ARBEITSAUFTRAG A
Übersetze aus dem Artikel über den Polder Breisach-Burkheim den Satz „Leider wurde die Schlutenlösung Plus als Alternative zu den Ökologischen Flutungen nicht planfestgestellt.“ ins Englische.
ARBEITSAUFTRAG B
Stimmen diese Aussagen mit dem Artikel über den Polder Breisach-Burkheim überein? Antworte jeweils mit Ja oder Nein und zitiere die entscheidenden Worte des Artikels. (i) Der Gemeinderat fasste den Beschluss zur Klage einstimmig. (ii) Das Monitoring soll mindestens drei Jahre dauern. (iii) Der Planfeststellungsbeschluss umfasst gut 1000 Seiten.
ARBEITSAUFTRAG C
Gib den Abschnitt des Artikels über den Polder Breisach-Burkheim wortgetreu aus. Er beginnt bei „Planfeststellungsbeschluss zum Polder“ und endet bei „fristwahrende Klage einzureichen.“.

BEREITGESTELLTER AUSZUG

◆ ◆ ◆ ◆ ◆

Vogtsburg will klagen

Julius Steckmeister

Von Julius Steckmeister

Do, 02. Juli 2020

Vogtsburg

Planfeststellungsbeschluss zum Polder wirft weiter Fragen auf.

. Um etliche offene Fragen zum Planfeststellungsbeschluss für den Polder Breisach-Burkheim auf Augenhöhe mit dem Regierungspräsidium zu klären, aber vor allem um bei einem uneindeutigen Ergebnis des Monitorings ein Schiedsgericht hinzuziehen zu können, beschloss der Vogtsburger Gemeinderat am Dienstagabend einstimmig, fristwahrende Klage einzureichen.

"Leider wurde die Schlutenlösung Plus als Alternative zu den Ökologischen Flutungen nicht planfestgestellt. Das finden wir sehr bedauerlich und sehr negativ", kommentierte Bürgermeister Benjamin Bohn den gut 1000-seitigen Planfeststellungsbeschluss. Ein "respektabler Erfolg" sei es, dass "ein Szenario, das der Schlutenlösung sehr ähnlich ist" im Zuge eines mindestens fünfjährigen Monitorings auf seine Wirksamkeit getestet werden soll.

"Wir hoffen, so eine Praxisaussage darüber zu bekommen, ob Fauna und Flora sich anpassen", fasste Bohn die zentrale Frage zusammen. Jedoch hatte man mit dem Regierungspräsidium keine Einigung darüber erzielen können, dass auch am Ende der Erprobungsphase den betroffenen Gemeinden noch die Chance auf Rechtsmittel eingeräumt würde. Falls das Ergebnis des Monitorings jedoch nicht eindeutig ist, sie dies, beispielsweise zur Einberufung eines Schiedsgerichtes, von zentraler Bedeutung, erläuterte Bohn.

◆ ◆ ◆ ◆ ◆

VERFÜGBARE DATEN
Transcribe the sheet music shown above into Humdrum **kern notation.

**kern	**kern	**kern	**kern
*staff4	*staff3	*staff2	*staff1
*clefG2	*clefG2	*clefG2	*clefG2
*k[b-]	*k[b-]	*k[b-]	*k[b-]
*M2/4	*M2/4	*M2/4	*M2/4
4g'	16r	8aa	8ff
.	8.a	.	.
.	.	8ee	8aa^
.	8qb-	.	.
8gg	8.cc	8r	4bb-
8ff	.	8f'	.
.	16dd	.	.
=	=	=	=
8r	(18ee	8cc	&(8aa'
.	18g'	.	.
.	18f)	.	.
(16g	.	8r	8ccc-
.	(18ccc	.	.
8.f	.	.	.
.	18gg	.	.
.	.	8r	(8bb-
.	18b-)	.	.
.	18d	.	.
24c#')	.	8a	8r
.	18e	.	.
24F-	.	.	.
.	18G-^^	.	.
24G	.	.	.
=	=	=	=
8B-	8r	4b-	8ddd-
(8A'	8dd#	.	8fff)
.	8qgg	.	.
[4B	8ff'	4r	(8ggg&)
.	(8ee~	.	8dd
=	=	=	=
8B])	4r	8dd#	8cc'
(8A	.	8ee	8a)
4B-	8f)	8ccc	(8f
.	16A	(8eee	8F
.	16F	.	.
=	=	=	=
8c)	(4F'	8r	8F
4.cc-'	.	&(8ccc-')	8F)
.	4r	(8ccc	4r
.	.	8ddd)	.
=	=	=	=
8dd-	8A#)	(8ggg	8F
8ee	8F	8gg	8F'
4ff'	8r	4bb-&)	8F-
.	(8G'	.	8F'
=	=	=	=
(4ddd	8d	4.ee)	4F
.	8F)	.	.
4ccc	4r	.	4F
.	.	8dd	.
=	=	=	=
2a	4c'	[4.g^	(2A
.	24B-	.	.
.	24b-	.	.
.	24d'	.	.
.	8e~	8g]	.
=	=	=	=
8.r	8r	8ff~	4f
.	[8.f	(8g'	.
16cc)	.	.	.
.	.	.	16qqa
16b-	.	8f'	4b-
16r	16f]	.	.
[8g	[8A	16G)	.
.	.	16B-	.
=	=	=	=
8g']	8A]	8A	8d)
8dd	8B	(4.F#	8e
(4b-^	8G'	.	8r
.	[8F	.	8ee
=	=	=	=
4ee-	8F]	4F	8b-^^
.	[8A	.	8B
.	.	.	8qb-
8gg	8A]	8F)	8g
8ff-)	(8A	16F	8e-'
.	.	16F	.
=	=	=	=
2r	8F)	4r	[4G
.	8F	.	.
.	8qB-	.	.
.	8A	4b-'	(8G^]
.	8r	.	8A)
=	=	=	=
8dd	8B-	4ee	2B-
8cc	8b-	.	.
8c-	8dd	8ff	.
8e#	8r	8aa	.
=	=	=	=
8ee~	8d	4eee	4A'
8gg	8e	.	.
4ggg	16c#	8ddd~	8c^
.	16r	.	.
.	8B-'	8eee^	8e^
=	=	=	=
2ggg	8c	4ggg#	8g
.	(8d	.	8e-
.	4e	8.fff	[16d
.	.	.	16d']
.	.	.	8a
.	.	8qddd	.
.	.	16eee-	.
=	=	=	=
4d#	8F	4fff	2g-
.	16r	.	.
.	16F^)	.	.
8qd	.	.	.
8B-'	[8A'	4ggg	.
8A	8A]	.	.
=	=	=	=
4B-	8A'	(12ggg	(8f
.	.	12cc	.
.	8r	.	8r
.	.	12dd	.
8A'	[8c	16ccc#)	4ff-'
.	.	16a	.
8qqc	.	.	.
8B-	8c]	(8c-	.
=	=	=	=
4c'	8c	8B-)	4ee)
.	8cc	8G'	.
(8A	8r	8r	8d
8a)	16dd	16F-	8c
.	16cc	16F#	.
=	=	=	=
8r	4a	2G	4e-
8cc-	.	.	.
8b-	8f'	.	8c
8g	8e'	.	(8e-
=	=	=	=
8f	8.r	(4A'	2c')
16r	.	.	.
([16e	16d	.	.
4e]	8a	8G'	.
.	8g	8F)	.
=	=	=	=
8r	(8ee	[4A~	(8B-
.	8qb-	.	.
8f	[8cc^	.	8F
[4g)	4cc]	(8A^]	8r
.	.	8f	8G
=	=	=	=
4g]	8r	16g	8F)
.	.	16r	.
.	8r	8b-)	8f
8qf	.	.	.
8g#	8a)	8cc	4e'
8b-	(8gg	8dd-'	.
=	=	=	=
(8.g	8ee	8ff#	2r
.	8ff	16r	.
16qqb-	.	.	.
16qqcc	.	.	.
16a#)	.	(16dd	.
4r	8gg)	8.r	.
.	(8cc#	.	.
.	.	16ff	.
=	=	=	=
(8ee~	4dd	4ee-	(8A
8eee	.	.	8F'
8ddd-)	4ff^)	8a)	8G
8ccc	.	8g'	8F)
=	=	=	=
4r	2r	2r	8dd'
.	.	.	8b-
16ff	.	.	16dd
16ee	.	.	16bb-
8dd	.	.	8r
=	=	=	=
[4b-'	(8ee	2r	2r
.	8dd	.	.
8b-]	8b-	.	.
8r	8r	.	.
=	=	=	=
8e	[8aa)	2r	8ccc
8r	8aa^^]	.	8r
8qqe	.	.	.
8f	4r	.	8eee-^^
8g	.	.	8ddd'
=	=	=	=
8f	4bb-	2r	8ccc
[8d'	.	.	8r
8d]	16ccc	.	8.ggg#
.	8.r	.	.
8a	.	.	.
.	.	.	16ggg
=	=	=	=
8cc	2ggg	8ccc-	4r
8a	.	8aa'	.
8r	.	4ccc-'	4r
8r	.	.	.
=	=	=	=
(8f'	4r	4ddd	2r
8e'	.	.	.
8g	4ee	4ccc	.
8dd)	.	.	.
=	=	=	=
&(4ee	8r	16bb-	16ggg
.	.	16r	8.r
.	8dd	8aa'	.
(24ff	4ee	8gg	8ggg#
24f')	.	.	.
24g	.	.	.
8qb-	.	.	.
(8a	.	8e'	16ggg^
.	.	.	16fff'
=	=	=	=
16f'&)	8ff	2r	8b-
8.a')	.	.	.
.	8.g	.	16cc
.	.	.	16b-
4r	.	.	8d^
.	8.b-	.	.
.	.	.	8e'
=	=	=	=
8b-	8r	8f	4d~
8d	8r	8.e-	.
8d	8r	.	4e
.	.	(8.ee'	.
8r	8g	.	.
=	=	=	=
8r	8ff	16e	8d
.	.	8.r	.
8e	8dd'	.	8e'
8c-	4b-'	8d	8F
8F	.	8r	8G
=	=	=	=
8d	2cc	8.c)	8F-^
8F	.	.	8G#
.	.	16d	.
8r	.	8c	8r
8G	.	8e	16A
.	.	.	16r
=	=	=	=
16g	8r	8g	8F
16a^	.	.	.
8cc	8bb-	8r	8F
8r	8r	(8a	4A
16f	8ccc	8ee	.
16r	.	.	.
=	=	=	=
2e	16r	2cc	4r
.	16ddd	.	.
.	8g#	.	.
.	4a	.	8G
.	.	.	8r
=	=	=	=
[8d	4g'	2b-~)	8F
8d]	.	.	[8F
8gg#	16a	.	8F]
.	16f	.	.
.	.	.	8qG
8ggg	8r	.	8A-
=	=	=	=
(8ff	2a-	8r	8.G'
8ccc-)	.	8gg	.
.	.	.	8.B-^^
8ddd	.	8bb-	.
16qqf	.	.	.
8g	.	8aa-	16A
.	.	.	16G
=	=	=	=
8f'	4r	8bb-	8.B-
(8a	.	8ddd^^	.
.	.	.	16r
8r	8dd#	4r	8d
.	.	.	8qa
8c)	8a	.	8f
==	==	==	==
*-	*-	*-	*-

◆ ◆ ◆ ◆ ◆

LÖSUNG A
Unfortunately, the Schlutenlösung Plus was not approved in the planning approval decision as an alternative to the ecological floodings.

LÖSUNG B
(i) Ja: „beschloss der Vogtsburger Gemeinderat am Dienstagabend einstimmig“
(ii) Nein: „im Zuge eines mindestens fünfjährigen Monitorings“
(iii) Ja: „den gut 1000-seitigen Planfeststellungsbeschluss“

LÖSUNG C
Planfeststellungsbeschluss zum Polder wirft weiter Fragen auf.

. Um etliche offene Fragen zum Planfeststellungsbeschluss für den Polder Breisach-Burkheim auf Augenhöhe mit dem Regierungspräsidium zu klären, aber vor allem um bei einem uneindeutigen Ergebnis des Monitorings ein Schiedsgericht hinzuziehen zu können, beschloss der Vogtsburger Gemeinderat am Dienstagabend einstimmig, fristwahrende Klage einzureichen.